İsrail Cumhurbaşkanı Reuven Rivlin, İsrail Bilim Akademisin’de düzenlenen “Yabancı Düşmanlığı ve Başkasını Kabullenme” konferansına katıldı. Rivlin konuşmasında “İsrail toplumunun hasta olduğunu ve bunu tedavi etmemiz gerektiğini itiraf etmenin zamanı geldi” dedi.
Rivlin, İsrail Bilim Akademisin’de düzenlenen “Yabancı Düşmanlığı ve Başkasını Kabullenme” konferansında yaptığı konuşmada, “İsrail’deki Araplar ve Yahudiler arasındaki gerginlik rekor seviyelere ulaştı. Farklı taraflar arasındaki ilişkiler ise en düşük seviyede seyrediyor. Şiddet hastalığı sadece belli bir kesimle sınırlı değil, tüm alanlara nüfuz etmiş durumda” ifadelerini kullandı.
‘Facebookta sözlü tacize uğruyorum’
Facebook’ta “belli bir grubun görüşüne tam olarak uymayan bir paylaşımda bulunduğunda kendisinin de sözlü tacize uğradığını” dile getiren Rivlin, “İsrail toplumunun hasta olduğunu ve bunu tedavi etmemiz gerektiğini itiraf etmenin zamanı geldi” diye konuştu
‘Bizler Yahudi olmayı unuttuk mu?’ diye değil ‘İnsan olmayı mı unuttuk?’ diye soruyorum’
İsrailli akademisyenlerin, şiddetin azaltılmasında çok önemli bir yerinin olduğunu düşündüğünü anlatan Rivlin, şunları kaydetti: “Her iki taraftan da şok edici şiddet olaylarına şahit olduk. Futbol stadlarında olduğu kadar akademide de şiddet var. Sosyal medyada, hastanelerde ve okullarda da şiddet var. Martin Buber’ın sözlerini özetleyerek, ‘Bizler Yahudi olmayı unuttuk mu?’ diye sormayacağım.
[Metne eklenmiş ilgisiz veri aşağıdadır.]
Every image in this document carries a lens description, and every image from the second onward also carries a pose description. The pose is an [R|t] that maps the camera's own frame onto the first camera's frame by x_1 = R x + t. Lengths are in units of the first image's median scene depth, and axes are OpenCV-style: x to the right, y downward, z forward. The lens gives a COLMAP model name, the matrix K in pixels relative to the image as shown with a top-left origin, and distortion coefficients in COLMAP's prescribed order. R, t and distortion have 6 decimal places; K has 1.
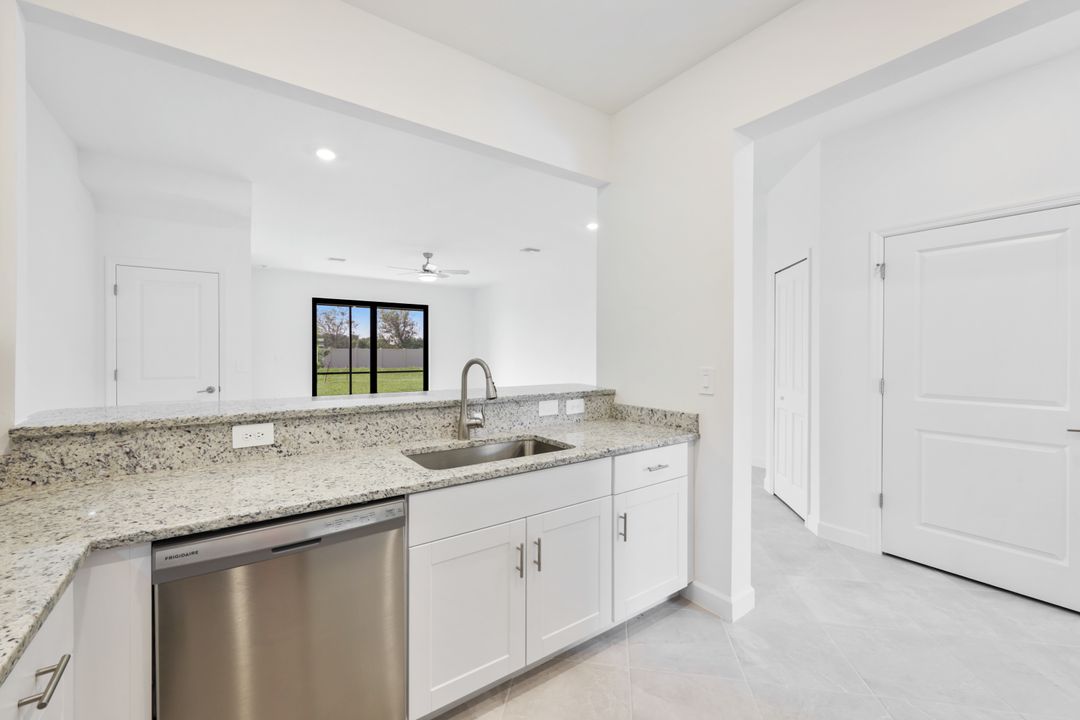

Bunun yerine, ‘İnsan olmayı mı unuttuk?’ diye soracağım. Nasıl konuşulabileceğini mi unuttuk? İsrailli akademisyenlerin, toplumdaki şiddeti azaltmada çok önemli bir rolü olduğunu düşünüyorum.”
Batı Şeria’da 12 Haziran’da kaybolan 3 Yahudi yerleşimcinin 18 gün sonra ölü bulunmasının ardından Filistinli genç Muhammed Ebu Hudayr, 2 Temmuz’da Yahudi yerleşimciler tarafından kaçırılarak öldürülmüştü. Hudayr’ın ölümünün ardından Kudüs, ikinci İntifada’dan bu yana en büyük sokak gösterilerine sahne oluyor.
İsrail’in farklı gerekçelerle, Müslümanların Mescid-i Aksa’ya girişini yasaklaması ve Yahudi yerleşimcilerin girişine izin vermesi Filistinlilerle İsrail askerleri arasında sık sık gerginliğe neden oluyor.
Mescid-i Aksa Külliyesi içerisinde Kıble Mescidi ile Emeviler döneminde inşa edilen Kubbetu’s Sahra camisinin yanı sıra müze, medreseler, bahçeler ve büyük avlu bulunuyor. İslam dünyasında Beyt’ul Makdis ve Mescid-i Aksa adları verilen külliye alanı, Müslümanların ilk kıblesi özelliğini taşıyor.
Süleyman Mabedi kalıntılarının külliye alanının altında olduğuna inanan Yahudi yerleşimciler külliye alanı altında kazı çalışmaları yapıyor. Yerleşimciler ve İsrailli yetkililer zaman zaman Aksa Külliyesi içerisine de girerek cami cemaatini ve eğitim gören öğrencileri taciz ediyor. Müslümanların karşı çıktığı bu tür ihlaller nedeniyle Mescid-i Aksa’da sık sık gerginlik yaşanıyor.